## Supplied records
────────────────────

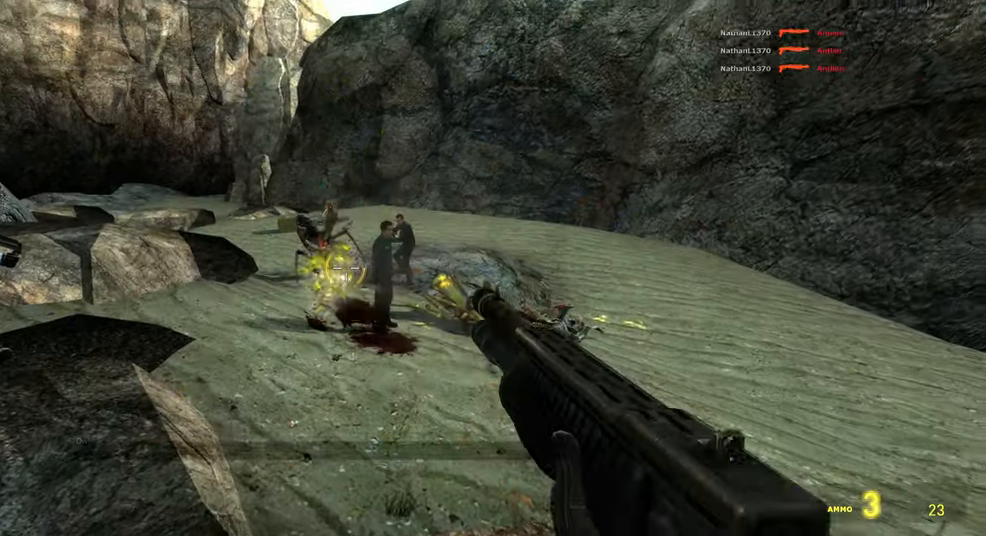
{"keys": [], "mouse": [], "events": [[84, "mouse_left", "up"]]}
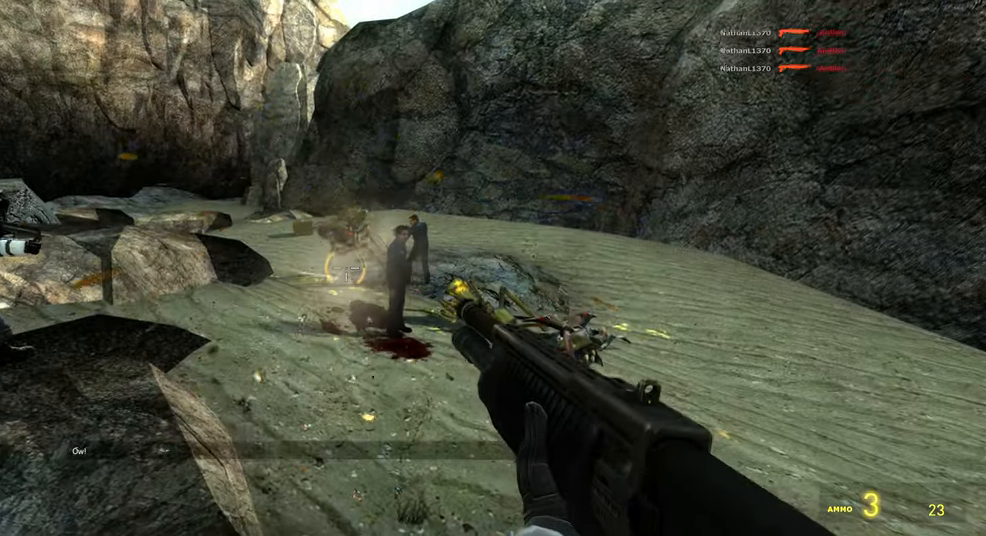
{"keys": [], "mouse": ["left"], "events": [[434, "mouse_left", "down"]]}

────────────────────

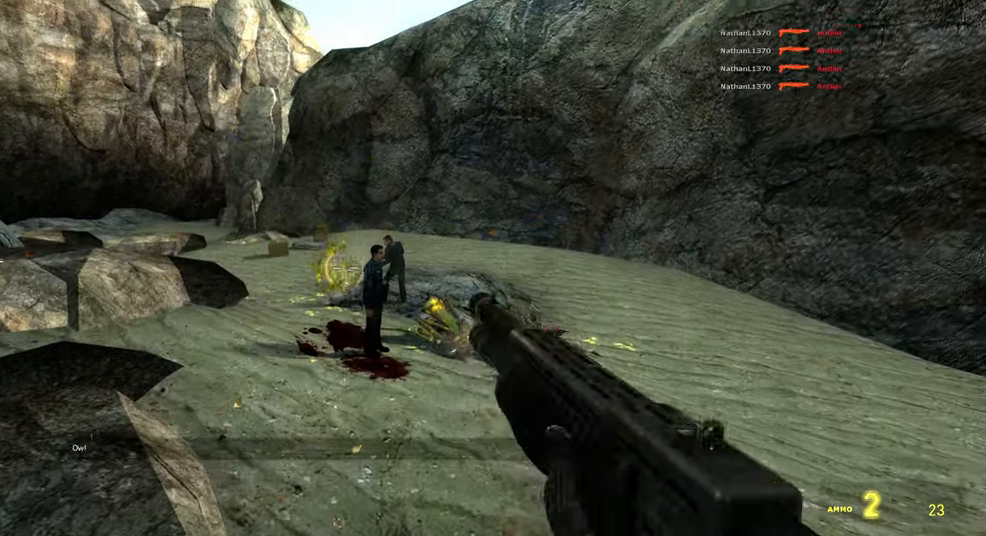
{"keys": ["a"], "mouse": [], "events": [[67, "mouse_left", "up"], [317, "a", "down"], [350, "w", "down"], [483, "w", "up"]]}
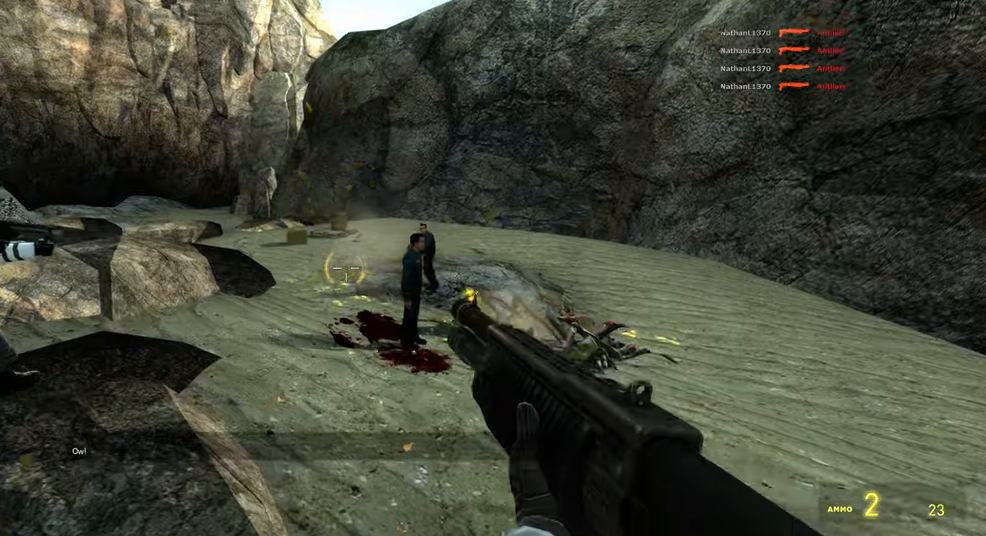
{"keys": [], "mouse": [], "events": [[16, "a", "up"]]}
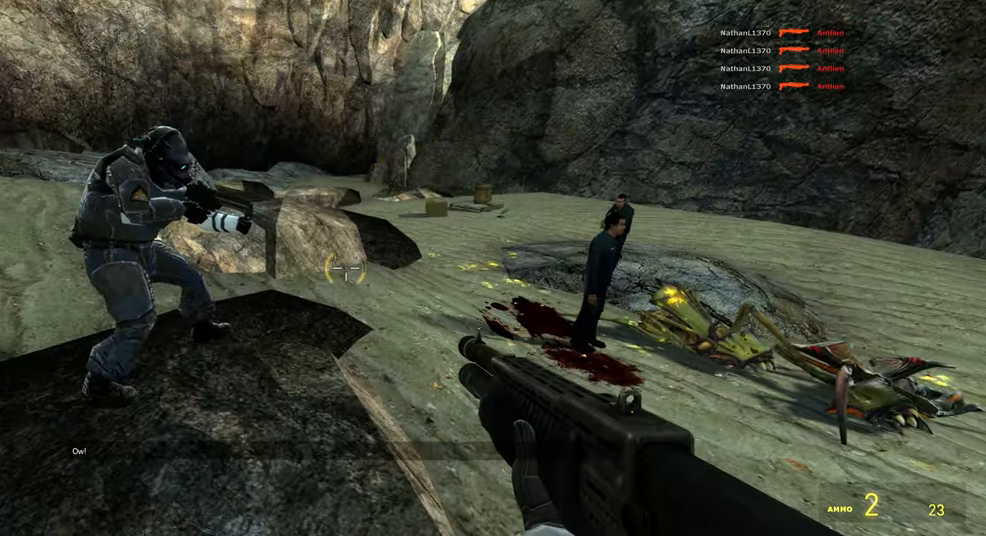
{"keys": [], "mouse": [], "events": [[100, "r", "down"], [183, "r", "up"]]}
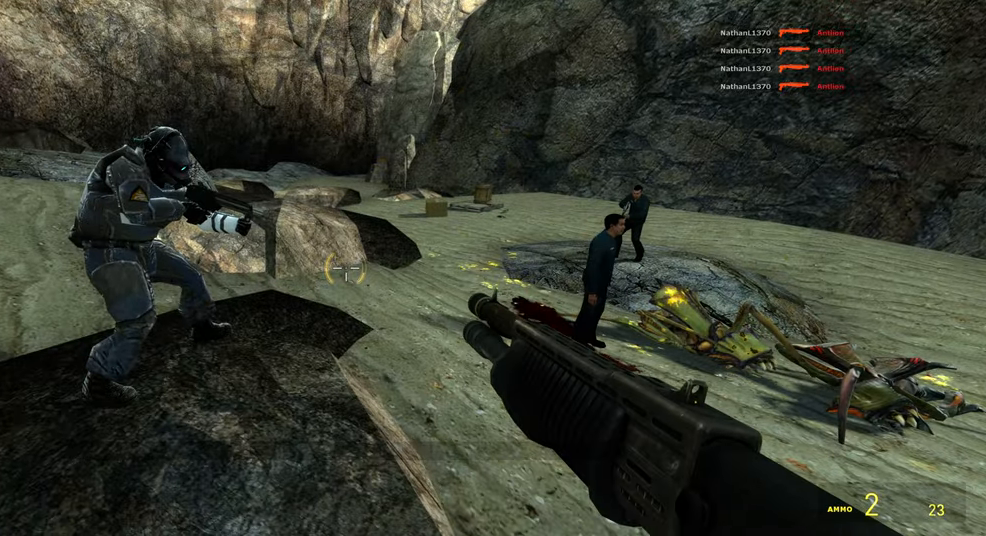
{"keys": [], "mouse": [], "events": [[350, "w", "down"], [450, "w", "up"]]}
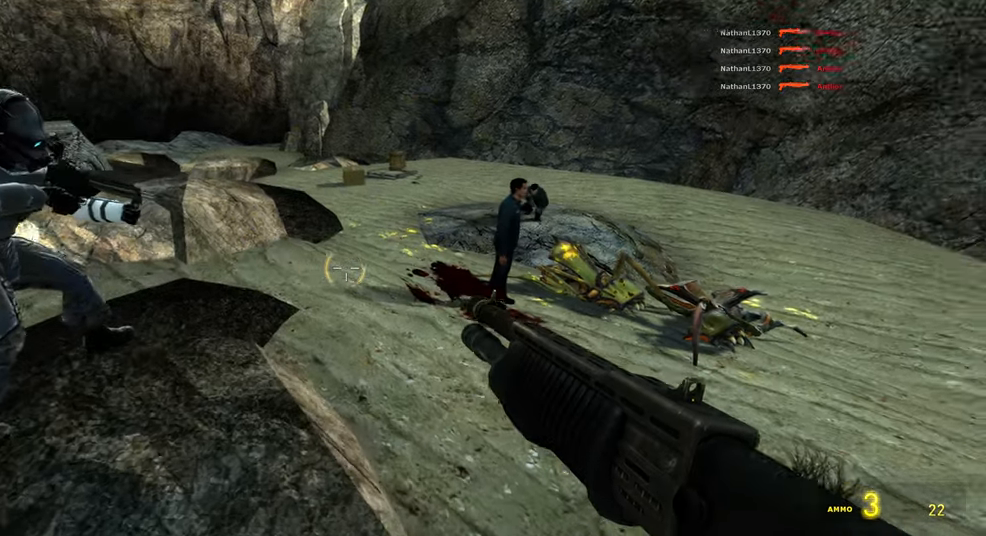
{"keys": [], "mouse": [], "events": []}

────────────────────

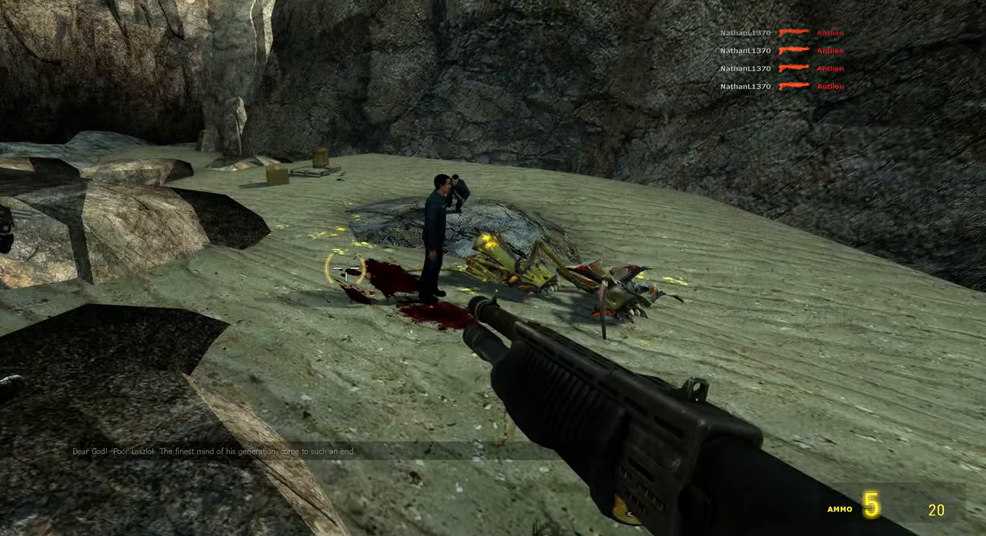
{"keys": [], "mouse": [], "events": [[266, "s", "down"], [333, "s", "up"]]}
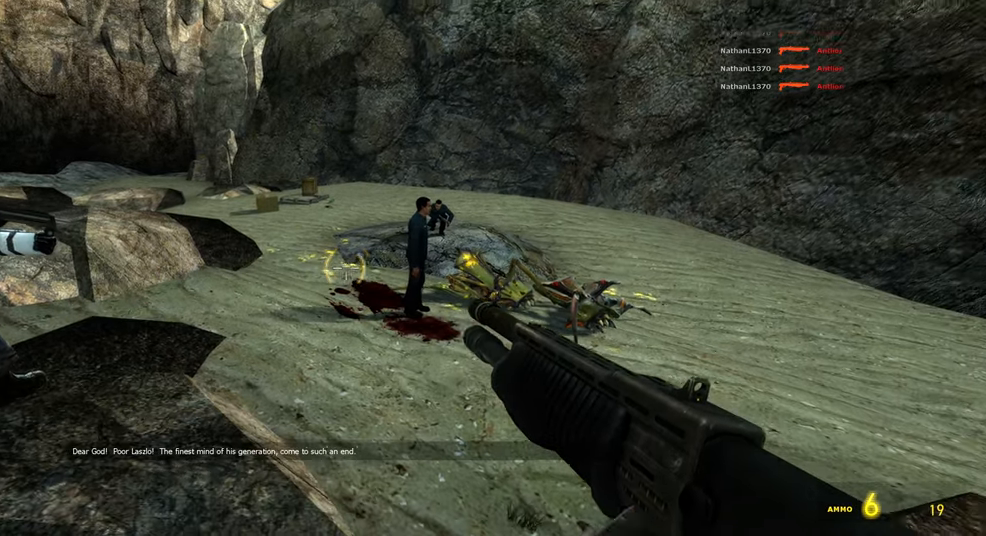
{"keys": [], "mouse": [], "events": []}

────────────────────

## Exercise instructions
Check each line of the material above for the string "down". Please count those that have it and reply with the number only.

## Solution for this problem
5